Questions about this topic? Sign up to ask in the talk tab.

Ruby

From NetSec
(Redirected from Ruby gem nokogiri)
Jump to: navigation, search

Ruby is an interpreted language, dynamically, reflective, semi-Functional and Object Orientated scripting language written in C. Ruby is said to be semi-Functional because it supports higher-order functions (aka lambdas) and closures (aka blocks). Ruby was created by Yukihiro "Matz" Matsumoto and was first released in 1995.

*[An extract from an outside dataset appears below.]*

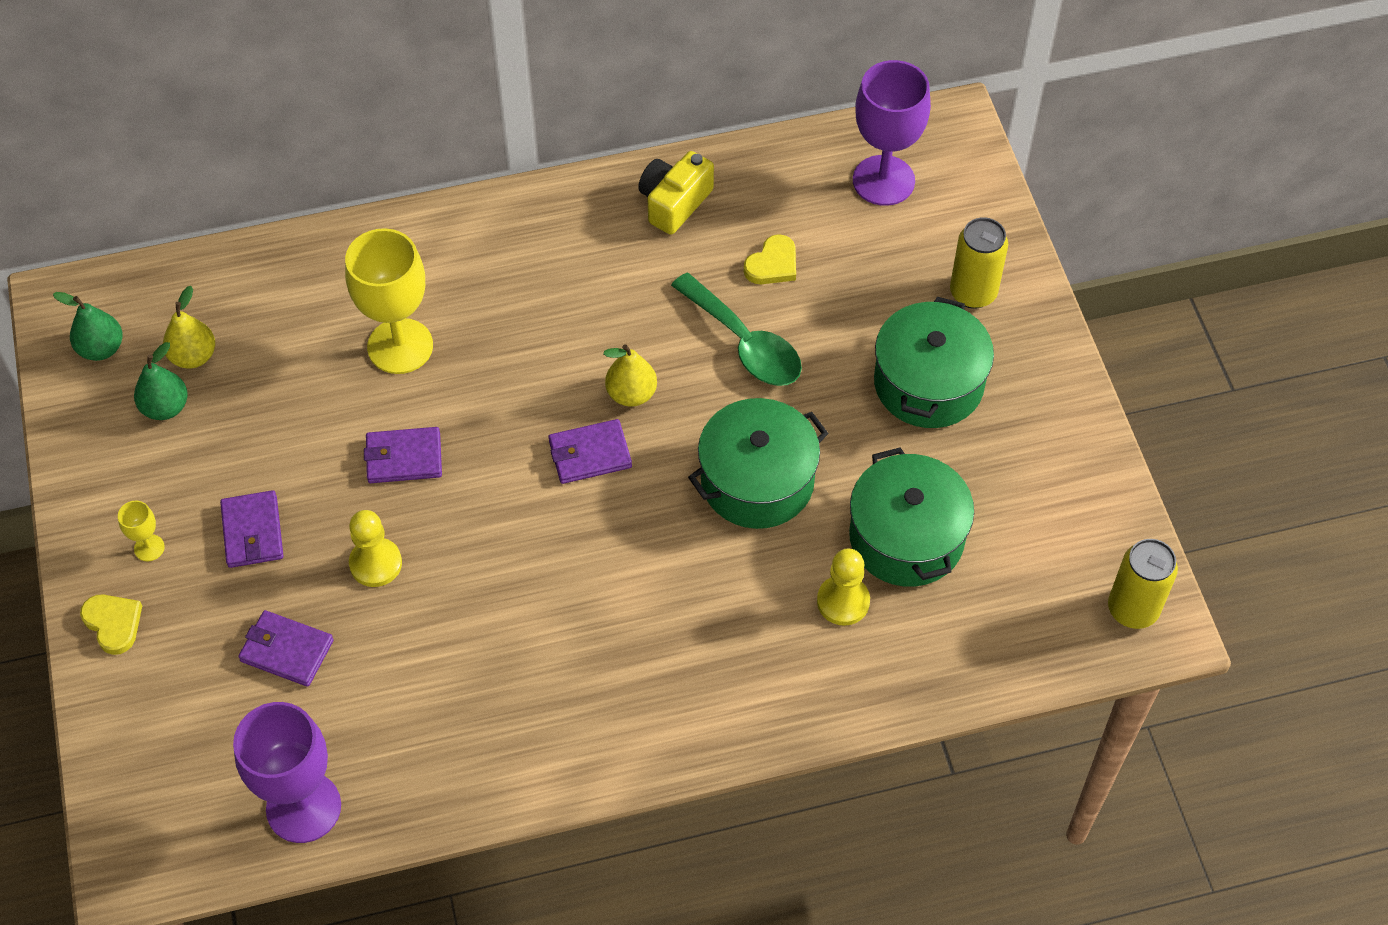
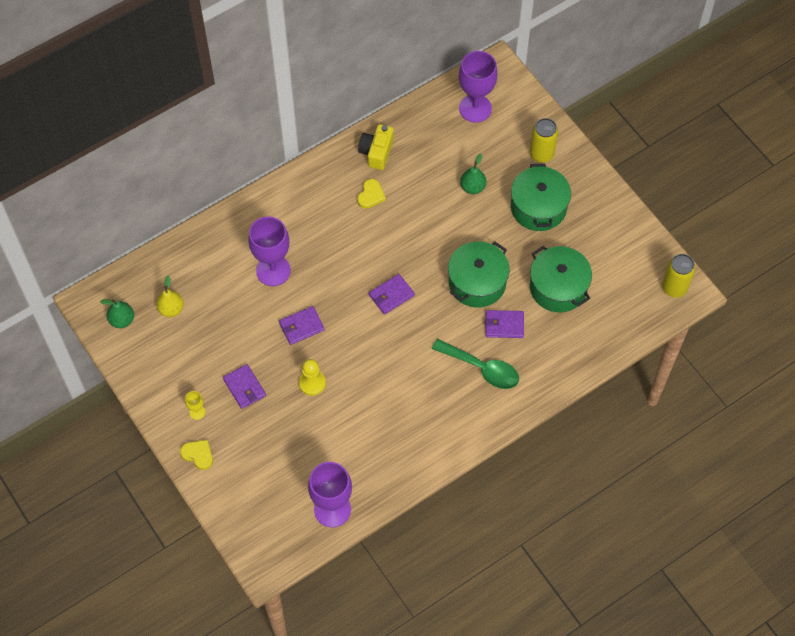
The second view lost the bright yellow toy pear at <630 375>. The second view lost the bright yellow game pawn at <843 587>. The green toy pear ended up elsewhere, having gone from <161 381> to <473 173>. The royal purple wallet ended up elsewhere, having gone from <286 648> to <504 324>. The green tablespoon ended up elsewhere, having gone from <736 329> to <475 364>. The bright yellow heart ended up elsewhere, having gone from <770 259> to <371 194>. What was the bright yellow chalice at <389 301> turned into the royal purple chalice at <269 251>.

Matz's goal was to combine powerful features from various other programming languages, to create a programming language maximized for developer happiness; as opposed to computational efficiency. Ruby's Object Model mirrors that of Smalltalk, the syntax shares some similarities with Bash, Perl, Python, and the scoping rules for closures were taken from LISP.

Special thanks to Postmodern and Ohdazed for their contributions to this article.

Basics

Development Environment

  • Installation
  • Gems

Interactive Ruby Console

IRB, or the Interactive Ruby Console, comes bundled with Ruby and allows you to interactively run code right from your command line. IRB can be invoked from your terminal simply by typing 'irb'.

» irb --help Usage: irb.rb [options] [programfile] [arguments]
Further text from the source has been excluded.